Anastasia Petrovskaia (left), and Maria Korolevskaya (right) in London
(Photo credit: Erik Dias)

You mentioned that in 2020 auction houses saw an increase in new buyers, especially younger ones. There’s a stereotype that art investments are only for the mega-rich, so how can you explain this phenomenon during a global financial crisis caused by COVID? How wealthy does one have to be to start collecting art?

We advise clients to begin by investing comfortable amounts and increasing with time, if their financial situation allows. When you begin to collect art the key is not only your money but your time. Regarding why the number of collectors increased over the last year, one of the reasons is active digitalisation of the art world due to the pandemic, which has democratised the market, making prices transparent and more accessible too (so one can see that apart from very expensive pieces there are thousands of much more affordable works on offer). This has freed many from prejudice, as well as making collecting much less intimidating – to buy something online rather than going into the gallery. This is especially the case for younger generation. The market is no longer as exclusive as it once has been, it is no longer restricted to high-net-worth collectors who have good relationships with dealers, auctioneers and gallerists. We’ve also noticed that recently more new young collectors became our clients. Also, there are lots of interest in NFTs and digital art mainly from business and tech background individuals, not necessarily a  traditional type of collector who goes to the art fairs and biennials.

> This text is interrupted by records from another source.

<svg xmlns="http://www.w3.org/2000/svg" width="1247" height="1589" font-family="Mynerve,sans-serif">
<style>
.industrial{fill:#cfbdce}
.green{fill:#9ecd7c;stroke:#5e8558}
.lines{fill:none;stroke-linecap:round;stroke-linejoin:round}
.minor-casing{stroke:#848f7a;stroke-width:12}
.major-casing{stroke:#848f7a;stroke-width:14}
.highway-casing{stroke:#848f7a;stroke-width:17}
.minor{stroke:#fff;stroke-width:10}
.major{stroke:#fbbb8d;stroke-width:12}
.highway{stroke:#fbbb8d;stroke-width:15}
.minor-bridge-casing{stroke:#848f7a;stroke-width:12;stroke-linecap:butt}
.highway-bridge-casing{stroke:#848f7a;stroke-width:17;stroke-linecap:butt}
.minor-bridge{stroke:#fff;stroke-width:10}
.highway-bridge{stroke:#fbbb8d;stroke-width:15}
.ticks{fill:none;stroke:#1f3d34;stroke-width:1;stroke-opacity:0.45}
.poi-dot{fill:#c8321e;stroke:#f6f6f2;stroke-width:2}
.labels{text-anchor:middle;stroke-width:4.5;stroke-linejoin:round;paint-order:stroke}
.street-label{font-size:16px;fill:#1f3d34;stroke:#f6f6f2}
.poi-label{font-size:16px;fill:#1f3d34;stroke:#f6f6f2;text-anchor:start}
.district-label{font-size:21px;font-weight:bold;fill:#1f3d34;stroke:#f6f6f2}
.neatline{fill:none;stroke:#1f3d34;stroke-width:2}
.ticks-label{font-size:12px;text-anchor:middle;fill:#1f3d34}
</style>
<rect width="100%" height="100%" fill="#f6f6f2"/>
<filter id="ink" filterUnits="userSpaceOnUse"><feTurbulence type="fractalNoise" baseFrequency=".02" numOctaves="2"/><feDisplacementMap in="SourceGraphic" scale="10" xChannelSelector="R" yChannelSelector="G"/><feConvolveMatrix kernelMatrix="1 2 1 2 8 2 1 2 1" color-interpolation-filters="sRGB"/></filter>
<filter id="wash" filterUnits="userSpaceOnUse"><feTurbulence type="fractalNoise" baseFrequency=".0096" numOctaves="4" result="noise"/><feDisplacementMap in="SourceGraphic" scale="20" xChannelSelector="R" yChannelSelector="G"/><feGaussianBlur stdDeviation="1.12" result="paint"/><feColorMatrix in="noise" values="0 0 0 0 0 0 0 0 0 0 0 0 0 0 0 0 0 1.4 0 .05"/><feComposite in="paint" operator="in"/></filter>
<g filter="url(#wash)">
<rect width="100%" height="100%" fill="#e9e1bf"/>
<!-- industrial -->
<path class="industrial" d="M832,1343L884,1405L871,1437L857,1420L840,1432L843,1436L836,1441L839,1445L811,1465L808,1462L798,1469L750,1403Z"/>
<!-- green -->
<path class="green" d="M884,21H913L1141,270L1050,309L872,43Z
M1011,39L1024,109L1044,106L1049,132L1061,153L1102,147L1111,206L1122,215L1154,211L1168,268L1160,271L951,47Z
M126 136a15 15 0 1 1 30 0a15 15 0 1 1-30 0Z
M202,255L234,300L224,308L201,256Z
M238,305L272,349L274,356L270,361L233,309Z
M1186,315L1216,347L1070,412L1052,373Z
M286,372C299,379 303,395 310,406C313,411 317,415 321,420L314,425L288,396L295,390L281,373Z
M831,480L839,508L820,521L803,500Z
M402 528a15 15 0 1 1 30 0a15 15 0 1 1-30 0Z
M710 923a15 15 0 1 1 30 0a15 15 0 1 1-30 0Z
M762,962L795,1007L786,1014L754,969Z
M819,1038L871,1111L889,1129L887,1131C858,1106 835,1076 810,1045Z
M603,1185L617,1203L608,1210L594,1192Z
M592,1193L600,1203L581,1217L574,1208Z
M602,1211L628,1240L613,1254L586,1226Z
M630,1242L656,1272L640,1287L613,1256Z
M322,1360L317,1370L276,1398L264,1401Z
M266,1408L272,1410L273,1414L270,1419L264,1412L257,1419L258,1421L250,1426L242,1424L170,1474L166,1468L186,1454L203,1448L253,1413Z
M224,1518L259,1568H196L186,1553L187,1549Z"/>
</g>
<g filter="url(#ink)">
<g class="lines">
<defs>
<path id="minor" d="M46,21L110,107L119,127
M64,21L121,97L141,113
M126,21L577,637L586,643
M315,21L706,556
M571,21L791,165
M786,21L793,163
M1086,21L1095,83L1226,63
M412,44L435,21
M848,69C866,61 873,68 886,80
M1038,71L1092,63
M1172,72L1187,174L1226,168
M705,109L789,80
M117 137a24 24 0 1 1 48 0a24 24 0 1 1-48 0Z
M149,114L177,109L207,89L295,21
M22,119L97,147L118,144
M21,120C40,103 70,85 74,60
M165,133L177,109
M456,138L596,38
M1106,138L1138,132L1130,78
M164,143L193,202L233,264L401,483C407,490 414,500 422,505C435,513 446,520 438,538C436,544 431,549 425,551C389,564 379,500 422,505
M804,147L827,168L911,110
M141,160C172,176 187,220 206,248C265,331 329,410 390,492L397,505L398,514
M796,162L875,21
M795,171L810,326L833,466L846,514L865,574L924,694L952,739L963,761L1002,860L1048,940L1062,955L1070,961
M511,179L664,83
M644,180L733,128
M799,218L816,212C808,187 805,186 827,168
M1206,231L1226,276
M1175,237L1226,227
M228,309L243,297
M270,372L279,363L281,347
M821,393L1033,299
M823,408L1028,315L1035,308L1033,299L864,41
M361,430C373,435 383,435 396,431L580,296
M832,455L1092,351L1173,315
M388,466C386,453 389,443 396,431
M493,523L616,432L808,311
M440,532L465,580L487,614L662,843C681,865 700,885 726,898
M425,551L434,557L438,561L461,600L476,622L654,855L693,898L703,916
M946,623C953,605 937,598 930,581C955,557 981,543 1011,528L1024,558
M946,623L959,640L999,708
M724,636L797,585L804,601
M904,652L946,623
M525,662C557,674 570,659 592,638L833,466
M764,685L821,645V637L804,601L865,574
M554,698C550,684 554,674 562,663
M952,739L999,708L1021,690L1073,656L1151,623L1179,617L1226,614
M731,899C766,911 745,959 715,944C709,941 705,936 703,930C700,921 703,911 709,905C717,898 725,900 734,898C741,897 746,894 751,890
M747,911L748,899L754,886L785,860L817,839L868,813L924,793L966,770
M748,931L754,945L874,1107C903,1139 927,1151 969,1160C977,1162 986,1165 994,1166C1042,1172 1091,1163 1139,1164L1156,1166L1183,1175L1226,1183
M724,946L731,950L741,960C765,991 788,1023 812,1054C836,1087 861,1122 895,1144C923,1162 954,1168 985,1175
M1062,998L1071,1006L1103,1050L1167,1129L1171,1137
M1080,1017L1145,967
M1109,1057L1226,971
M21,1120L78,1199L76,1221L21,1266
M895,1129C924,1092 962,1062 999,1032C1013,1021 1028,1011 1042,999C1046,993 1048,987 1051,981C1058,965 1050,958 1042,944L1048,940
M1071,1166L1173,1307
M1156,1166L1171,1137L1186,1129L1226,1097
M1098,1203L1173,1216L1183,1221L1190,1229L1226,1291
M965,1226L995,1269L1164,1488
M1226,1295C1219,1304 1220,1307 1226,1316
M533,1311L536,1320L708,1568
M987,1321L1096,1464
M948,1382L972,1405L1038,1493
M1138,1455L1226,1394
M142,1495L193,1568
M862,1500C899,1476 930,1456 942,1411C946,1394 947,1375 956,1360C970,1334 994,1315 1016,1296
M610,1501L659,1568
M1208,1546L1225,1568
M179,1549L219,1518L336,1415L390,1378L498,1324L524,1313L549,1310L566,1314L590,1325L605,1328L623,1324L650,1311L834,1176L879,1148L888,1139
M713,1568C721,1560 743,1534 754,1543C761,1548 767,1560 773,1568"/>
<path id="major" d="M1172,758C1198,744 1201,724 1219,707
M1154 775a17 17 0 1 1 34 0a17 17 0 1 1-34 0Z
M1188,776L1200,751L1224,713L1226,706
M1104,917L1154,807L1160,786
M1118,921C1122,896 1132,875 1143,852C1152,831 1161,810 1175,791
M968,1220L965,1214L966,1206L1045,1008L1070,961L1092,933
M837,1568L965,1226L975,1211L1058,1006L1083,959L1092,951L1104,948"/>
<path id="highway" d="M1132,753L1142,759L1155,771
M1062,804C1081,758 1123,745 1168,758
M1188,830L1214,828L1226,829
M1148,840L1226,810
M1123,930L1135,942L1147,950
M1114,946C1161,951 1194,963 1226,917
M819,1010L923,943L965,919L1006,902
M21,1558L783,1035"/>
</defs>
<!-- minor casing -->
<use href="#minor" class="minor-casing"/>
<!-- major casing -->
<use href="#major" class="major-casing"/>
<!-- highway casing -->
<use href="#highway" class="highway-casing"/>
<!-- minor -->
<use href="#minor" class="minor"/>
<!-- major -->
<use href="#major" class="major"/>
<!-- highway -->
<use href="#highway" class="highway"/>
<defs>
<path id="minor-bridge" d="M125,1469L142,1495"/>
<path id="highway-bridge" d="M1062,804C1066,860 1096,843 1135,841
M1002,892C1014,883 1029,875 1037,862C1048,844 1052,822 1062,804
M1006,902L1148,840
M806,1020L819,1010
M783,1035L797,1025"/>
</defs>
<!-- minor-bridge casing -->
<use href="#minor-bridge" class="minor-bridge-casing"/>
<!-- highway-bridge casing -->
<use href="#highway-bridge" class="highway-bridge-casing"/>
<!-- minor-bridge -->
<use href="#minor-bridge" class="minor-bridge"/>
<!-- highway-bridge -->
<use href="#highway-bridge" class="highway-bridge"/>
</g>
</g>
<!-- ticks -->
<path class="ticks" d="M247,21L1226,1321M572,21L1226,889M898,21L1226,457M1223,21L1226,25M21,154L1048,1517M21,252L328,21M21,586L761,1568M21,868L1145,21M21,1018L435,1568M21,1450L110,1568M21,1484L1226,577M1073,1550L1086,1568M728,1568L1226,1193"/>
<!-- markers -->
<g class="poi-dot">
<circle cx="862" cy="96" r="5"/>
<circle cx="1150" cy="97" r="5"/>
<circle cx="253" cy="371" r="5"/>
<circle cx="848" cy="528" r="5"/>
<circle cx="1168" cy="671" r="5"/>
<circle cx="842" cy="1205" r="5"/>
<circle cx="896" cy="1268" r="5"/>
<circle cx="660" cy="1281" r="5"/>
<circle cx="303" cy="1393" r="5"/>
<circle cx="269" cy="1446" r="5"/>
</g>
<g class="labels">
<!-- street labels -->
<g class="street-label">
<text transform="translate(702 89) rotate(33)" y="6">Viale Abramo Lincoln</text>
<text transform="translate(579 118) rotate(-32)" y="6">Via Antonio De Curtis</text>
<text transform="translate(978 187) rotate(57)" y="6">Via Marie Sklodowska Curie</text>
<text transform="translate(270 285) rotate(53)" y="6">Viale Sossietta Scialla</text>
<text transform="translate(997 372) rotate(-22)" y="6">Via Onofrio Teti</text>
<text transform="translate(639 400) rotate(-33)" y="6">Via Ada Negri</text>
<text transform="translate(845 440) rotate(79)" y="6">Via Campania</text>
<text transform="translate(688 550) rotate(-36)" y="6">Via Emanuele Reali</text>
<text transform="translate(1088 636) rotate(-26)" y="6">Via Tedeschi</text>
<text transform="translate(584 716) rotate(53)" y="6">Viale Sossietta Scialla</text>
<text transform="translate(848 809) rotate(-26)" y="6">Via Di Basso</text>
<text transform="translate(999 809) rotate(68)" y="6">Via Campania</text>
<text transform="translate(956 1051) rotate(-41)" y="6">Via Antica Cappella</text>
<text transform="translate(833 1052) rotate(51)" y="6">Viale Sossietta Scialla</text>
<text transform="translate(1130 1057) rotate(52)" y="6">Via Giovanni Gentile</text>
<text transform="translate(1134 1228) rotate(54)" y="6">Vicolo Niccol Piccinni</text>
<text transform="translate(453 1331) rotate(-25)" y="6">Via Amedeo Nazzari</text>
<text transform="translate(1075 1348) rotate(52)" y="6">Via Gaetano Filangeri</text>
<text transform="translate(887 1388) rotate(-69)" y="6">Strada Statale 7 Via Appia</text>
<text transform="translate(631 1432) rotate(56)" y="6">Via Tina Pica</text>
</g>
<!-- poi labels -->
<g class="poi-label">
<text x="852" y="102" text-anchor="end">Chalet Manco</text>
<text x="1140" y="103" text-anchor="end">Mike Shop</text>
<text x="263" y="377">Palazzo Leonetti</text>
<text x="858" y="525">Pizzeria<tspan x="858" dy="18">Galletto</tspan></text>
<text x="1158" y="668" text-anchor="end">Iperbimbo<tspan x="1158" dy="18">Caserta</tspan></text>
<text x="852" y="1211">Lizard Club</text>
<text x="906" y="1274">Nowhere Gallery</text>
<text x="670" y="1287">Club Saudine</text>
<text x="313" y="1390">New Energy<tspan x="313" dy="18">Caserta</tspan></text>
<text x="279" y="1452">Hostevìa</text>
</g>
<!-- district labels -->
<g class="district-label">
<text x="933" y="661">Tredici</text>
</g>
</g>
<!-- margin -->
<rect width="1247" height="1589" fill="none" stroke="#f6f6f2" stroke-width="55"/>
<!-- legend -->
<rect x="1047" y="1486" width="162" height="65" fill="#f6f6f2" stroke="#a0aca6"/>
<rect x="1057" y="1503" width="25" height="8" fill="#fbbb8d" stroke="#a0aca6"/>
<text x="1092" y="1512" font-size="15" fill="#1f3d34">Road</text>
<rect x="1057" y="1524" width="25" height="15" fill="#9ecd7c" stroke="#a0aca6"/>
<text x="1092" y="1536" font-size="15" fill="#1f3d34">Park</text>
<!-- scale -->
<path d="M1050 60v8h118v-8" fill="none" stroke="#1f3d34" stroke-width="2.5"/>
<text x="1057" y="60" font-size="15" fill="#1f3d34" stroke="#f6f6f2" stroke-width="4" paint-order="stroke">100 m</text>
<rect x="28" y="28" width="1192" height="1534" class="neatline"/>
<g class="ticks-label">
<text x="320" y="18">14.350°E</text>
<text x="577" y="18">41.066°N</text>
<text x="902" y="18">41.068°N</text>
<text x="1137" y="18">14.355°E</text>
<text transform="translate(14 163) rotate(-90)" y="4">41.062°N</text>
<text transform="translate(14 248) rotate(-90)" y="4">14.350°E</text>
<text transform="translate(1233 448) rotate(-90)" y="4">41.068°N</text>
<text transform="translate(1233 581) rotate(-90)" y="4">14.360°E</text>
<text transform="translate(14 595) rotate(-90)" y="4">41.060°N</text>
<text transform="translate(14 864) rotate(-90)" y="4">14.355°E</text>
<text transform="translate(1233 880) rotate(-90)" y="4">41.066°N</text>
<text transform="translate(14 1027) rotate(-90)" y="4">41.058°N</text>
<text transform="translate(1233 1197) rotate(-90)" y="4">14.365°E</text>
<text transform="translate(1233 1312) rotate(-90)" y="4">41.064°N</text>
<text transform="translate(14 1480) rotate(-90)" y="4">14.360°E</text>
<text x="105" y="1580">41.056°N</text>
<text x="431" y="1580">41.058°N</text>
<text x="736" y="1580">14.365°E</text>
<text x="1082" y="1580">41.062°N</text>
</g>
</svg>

If the art market is more transparent and entry barriers are dropping, should an emerging art collector work with an art consultancy firm or any ‘middle man’? Will you be adjusting the way your company works? 

Our company helps with exactly that. We bring certainty to the client. Our expertise, knowledge of the art history and connections allow us to select and find the best works based on client’s taste and current trends. Furthermore, we understand that the majority of emerging collectors will be unable to dedicate the right amount of time to learn more about art and explore the global art scene. So we’re not afraid to become irrelevant in the future. Moreover, we’re gladly the bridge that unites new technology with the right audience. There are many interesting startups working with blockchain and AI in the art field and plenty of collectors haven’t heard about them. To be able to make a transition to a technology-run world we still need human recourses to do that. 

What do you think about artists? How are they coping professionally and psychologically with COVID and not being able to live and work as before?

This past year has mostly affected artists personal projects and exhibitions, which were cancelled or postponed. Museums have struggle a lot, but it’s a different topic. Speaking about artists’ work, they could continue as before and perhaps, more effectively with less pressure from intense art fair calendars and overexposure. Besides, they are supporting one another through great initiatives, such as the Artists Support Pledge. Of course it has been more vulnerable for emerging artists as they  are only on the stage of earning their recognition, although social media channels and popularization of online sales were quite helpful. 

What are your plans for the future? 

Our digital collection management platform, the Art Vault, is nearly complete. It is going to be our first tech product, which will allow our clients to keep all of the information on their collection online and easily manage it. In the future, we will aim to expand our business and move further outside the art world. We want to spread the message and to influence a synergy of art with the fields of science and technology; together with reaching wider audiences, developing our artist residencies, improving our work with clients and engaging in new exciting collaborations.